The baby blinked, trying to clear her eyes. The dim space around her lay in a chilled hush.  A strip of light filtered across the torn covers surrounding her, over a curve of pale skin flecked with red. A long growl sounded from outside the room’s shadowed walls.

Wind, the baby named it.

She’d heard it – and other things – from inside her mother’s belly. Now it sounded much louder, and unfriendly. She wanted to reach for the expanse of flesh beside her, but couldn’t yet control her limbs. Her mother didn’t move. The silence of the room, the gale’s rush at the chamber, grew frightening. She shivered, a naked bundle of feverish heat and ice. She began to cry. The wind fought her voice, but she needed someone to come. Anyone.

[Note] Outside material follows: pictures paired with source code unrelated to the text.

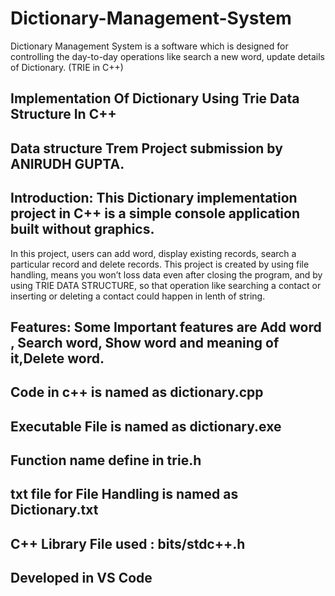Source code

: # Dictionary-Management-System
Dictionary Management System is a software which is designed for controlling the day-to-day operations  like search a new word, update details of Dictionary. (TRIE in C++)

## Implementation Of Dictionary Using Trie Data Structure In C++




## Data structure Trem Project submission by ANIRUDH GUPTA.


## Introduction: This Dictionary implementation project in C++ is a simple console application built without graphics.
 In this project, users can add word, display existing  records, search a particular  record and delete  records. 
This project is created by using file handling, means you won’t loss data even after closing the program, and by using TRIE DATA STRUCTURE, 
so that operation like searching a contact or inserting or deleting a contact could happen in lenth of string.


## Features: Some Important features are Add  word , Search word, Show word and meaning of it,Delete word.


## Code in c++ is named as dictionary.cpp


## Executable File is named as dictionary.exe

## Function name define in trie.h


## txt file for File Handling is named as Dictionary.txt


## C++ Library File used : bits/stdc++.h


## Developed in VS Code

Time dragged. The light around her stuttered and grew dull. Her hearing picked up a new sound, cautious steps husking along the hall outside the turret-room, until they came to a halt. A seamed face peered through a rectangle of darkness. Fingers clutched at the edge of a wooden frame, then jerked back as if they’d been stung. The fingers fluttered down over a worn tunic, shaking. The sound of rough breathing met the baby as a woman stepped into the room and edged closer to her.

The woman’s face shrivelled into deeper lines, her gaze roving across the bed. The picture in her mind reflected into the baby’s vision in all its blood-soaked destruction.  An elden woman lying on the shredded velvet cover, the ragged vestiges of beauty still visible through the contortion of her features. Smoke coiling in wisps from her hips and thighs, hanging thick on the air. The baby saw herself curled in a pool of light. Already, despite being so tiny, the sheen of power that had killed her mother during birth glowed out across the bed.

The baby noted her own skin was different to her mother’s. Blue. She felt the word fit itself to her…that this was her natural shade. But even so, couldn’t the bent figure creeping closer see her shock, the crisis gripping her body with shudders?

The intruder’s breath hissed. Her stare now settled on the glittering wings that rustled against the baby’s back, the downy feathers catching in the rumpled bedcover. The baby studied her, and saw that she was elden too, but diminished, improperly aged. The silence grew longer, the gale’s voice harsh. The baby huddled desperately, and fought to focus her mind on this person who still hadn’t come to her side.

She formed a question in her head, and forced it to cross the gap. Who are you?

“My name is Amya.” The woman’s voice sounded strangled, as if her throat had jammed shut.

Are you my – the baby searched for the word – nurse?

Amya didn’t reply. Her damp gaze had shifted back to the body on the bed.

Daughter of Hope is available from Musa here.

For the really keen, you can find out more about the story-world and characters of The Siaris Quartet novels at my blog.


  1. Congratulations Jo. It's wonderful to see this novel evolve from first draft to finished and published. And a fine novel it is. All the best with it. And I can't wait to see the next three in print. xxx

  2. Like Carol, I've watched this novel grow. It's a great read and I look forward to reading the rest of the quartet.